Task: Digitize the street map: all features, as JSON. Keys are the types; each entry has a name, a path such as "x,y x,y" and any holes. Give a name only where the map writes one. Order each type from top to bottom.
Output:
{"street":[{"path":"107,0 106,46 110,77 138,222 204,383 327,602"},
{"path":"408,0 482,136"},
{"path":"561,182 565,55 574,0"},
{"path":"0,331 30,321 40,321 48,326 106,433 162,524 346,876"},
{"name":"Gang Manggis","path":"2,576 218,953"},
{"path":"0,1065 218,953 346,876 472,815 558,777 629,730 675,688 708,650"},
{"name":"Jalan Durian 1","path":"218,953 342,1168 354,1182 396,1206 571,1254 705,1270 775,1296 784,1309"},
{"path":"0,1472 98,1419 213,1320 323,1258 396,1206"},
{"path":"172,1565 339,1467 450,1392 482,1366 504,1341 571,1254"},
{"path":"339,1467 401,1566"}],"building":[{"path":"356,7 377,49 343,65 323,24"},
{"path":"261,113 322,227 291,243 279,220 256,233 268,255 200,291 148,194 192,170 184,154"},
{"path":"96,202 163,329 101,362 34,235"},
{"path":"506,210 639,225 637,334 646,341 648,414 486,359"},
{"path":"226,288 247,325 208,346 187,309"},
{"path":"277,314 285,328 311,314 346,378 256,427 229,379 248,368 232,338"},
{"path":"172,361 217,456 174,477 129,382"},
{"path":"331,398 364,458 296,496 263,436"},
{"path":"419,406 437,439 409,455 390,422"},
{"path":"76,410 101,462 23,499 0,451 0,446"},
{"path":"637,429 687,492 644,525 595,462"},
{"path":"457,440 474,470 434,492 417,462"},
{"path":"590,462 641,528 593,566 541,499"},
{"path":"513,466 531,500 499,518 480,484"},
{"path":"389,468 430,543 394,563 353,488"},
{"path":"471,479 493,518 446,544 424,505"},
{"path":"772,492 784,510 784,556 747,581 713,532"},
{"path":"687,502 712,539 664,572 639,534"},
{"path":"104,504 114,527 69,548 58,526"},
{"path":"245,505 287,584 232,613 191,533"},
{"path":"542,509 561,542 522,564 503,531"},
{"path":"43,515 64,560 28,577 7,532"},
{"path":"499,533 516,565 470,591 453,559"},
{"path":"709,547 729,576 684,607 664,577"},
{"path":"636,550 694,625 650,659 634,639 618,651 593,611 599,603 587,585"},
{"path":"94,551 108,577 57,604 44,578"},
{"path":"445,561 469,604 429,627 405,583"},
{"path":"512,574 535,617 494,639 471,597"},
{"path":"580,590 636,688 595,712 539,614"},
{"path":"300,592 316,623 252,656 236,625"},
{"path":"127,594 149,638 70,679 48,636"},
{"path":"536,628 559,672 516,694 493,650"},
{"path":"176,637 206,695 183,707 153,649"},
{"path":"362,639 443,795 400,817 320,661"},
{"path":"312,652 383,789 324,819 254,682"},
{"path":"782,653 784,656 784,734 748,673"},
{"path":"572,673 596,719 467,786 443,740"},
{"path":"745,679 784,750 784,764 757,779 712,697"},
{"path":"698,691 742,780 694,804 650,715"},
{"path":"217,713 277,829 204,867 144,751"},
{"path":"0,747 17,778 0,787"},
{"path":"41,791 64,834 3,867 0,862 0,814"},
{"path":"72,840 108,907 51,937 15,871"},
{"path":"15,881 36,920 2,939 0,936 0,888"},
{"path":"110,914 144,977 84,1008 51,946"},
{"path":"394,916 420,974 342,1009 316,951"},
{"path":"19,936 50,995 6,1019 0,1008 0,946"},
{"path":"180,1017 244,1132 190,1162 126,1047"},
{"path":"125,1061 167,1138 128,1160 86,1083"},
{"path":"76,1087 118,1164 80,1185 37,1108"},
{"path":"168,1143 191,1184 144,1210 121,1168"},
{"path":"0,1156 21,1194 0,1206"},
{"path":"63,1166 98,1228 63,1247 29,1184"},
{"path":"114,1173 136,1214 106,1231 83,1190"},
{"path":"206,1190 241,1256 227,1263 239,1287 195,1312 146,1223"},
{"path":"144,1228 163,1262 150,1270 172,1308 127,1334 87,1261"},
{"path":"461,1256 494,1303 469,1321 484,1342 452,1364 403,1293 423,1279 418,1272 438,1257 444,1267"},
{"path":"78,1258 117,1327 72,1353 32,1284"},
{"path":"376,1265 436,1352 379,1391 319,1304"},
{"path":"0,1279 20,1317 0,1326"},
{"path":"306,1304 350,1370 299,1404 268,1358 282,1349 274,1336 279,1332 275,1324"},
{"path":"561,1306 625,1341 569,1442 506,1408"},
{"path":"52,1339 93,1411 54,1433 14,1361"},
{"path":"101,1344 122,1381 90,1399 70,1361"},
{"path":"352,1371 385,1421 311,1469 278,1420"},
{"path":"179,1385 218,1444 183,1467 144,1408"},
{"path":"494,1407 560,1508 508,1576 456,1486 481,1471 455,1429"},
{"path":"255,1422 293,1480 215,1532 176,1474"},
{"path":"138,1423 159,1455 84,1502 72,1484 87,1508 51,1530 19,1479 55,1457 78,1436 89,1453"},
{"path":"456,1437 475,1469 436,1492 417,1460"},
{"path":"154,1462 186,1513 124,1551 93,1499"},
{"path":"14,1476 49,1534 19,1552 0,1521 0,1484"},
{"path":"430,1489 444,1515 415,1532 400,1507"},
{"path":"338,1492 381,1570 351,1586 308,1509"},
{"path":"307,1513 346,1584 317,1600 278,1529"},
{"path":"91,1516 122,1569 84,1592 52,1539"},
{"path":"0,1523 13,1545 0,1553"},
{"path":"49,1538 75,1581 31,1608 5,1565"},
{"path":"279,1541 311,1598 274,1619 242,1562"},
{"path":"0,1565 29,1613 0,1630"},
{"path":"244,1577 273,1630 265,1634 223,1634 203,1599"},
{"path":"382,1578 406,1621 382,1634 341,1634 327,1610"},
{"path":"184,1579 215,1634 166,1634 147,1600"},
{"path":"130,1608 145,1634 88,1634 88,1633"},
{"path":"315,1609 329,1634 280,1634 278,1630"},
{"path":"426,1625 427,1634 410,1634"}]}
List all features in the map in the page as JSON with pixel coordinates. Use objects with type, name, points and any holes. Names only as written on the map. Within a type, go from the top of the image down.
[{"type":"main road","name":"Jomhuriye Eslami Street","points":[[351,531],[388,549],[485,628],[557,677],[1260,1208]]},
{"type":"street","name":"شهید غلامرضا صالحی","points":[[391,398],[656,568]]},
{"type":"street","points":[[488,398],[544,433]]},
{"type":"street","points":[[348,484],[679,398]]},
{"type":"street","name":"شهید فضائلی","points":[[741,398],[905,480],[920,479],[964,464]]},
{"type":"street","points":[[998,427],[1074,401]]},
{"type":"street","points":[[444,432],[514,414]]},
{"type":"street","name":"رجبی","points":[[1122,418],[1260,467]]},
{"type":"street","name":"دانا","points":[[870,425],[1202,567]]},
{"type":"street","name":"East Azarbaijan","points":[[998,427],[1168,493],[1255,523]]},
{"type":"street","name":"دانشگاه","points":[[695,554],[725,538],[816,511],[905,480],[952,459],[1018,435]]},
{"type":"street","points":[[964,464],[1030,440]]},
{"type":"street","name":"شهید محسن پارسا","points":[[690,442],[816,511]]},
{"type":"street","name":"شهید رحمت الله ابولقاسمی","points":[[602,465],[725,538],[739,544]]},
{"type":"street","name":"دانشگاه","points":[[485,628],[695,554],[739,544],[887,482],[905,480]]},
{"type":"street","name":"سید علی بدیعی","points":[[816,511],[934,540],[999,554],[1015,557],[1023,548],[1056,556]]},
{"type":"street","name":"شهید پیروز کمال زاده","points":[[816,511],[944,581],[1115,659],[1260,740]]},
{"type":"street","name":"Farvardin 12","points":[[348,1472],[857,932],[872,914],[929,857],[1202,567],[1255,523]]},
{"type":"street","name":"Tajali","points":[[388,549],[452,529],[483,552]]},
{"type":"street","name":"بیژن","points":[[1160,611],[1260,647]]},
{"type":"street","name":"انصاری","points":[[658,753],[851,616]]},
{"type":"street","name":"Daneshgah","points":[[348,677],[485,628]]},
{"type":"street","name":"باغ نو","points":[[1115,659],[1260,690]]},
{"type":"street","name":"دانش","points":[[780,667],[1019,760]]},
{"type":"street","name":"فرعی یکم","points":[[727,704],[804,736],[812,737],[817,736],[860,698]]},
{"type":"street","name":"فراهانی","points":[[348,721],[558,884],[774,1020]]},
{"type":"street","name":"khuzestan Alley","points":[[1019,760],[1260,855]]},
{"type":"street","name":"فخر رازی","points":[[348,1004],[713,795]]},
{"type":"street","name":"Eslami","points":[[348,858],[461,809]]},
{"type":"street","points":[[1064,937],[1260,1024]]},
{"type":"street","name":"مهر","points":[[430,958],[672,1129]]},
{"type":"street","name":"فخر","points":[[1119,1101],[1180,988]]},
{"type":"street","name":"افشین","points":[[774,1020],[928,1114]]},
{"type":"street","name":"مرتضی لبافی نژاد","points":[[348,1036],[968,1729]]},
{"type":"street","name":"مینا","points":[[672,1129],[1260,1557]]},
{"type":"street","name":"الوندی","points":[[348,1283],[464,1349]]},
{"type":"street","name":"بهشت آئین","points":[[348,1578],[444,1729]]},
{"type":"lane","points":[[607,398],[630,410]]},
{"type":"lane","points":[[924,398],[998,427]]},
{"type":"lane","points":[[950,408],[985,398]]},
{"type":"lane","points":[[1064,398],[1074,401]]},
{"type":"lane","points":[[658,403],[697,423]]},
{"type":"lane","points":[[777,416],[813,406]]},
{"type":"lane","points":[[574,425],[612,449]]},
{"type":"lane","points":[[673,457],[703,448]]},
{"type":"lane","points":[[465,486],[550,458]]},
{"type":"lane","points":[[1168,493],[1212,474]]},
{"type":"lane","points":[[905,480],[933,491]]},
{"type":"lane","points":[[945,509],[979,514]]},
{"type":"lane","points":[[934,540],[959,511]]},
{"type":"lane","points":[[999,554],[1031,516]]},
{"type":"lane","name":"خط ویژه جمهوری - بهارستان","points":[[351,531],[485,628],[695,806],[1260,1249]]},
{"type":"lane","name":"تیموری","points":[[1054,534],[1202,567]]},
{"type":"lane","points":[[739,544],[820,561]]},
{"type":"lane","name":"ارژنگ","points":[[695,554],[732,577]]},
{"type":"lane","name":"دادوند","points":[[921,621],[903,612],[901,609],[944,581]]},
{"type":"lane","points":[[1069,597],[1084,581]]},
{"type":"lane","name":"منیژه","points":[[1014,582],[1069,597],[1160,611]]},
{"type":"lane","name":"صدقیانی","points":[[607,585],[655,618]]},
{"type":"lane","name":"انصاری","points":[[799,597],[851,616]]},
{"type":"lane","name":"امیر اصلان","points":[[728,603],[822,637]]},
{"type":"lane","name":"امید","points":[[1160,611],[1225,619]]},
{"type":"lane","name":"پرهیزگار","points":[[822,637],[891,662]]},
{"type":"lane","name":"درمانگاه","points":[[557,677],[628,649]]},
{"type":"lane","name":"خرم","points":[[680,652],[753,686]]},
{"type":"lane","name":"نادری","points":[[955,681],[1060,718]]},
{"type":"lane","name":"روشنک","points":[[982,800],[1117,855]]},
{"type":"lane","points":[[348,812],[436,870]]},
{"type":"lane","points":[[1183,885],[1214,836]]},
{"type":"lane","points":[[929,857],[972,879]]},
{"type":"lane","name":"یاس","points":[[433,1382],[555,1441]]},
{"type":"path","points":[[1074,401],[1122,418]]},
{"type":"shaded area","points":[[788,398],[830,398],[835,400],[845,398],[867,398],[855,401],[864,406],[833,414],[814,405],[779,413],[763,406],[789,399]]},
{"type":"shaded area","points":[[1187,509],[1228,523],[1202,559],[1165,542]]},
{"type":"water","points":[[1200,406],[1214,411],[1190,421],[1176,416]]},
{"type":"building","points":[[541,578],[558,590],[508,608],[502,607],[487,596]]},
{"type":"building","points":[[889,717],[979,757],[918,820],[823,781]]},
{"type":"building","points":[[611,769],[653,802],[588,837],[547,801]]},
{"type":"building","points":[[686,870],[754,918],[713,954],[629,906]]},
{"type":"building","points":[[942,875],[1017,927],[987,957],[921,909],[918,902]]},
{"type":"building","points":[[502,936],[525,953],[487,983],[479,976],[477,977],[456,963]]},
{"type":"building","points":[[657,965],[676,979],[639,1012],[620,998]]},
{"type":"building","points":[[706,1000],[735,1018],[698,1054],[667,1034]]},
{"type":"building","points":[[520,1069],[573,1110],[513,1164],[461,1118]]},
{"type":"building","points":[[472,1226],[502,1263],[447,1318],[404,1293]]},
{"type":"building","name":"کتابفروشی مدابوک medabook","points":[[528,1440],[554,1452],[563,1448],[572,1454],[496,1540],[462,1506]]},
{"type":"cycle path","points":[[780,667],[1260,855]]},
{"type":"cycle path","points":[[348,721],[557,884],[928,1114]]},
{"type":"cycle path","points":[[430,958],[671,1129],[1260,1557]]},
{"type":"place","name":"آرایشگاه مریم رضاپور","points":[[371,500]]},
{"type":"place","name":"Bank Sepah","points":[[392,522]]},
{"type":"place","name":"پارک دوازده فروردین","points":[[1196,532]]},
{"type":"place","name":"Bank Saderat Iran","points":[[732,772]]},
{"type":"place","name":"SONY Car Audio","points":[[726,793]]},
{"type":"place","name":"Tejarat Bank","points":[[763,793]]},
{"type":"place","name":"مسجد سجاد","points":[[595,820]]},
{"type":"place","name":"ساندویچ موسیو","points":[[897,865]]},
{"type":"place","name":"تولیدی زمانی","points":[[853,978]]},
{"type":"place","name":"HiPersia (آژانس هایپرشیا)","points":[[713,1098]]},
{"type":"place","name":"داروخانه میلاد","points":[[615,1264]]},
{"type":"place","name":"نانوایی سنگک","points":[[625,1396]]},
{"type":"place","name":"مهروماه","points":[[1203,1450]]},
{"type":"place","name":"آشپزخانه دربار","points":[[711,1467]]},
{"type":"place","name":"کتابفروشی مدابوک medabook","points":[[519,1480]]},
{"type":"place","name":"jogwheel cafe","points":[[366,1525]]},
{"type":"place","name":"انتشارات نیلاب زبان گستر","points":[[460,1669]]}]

◆ Work instruction
The answer must consist of every line from the listing above that includes the word "features".

◆ Exercise solution
Task: Digitize the street map: all features, as JSON. Keys are the types; each entry has a name, a path such as "x,y x,y" and any holes. Give a name only where the map writes one. Order each type from top to bottom.
List all features in the map in the page as JSON with pixel coordinates. Use objects with type, name, points and any holes. Names only as written on the map. Within a type, go from the top of the image down.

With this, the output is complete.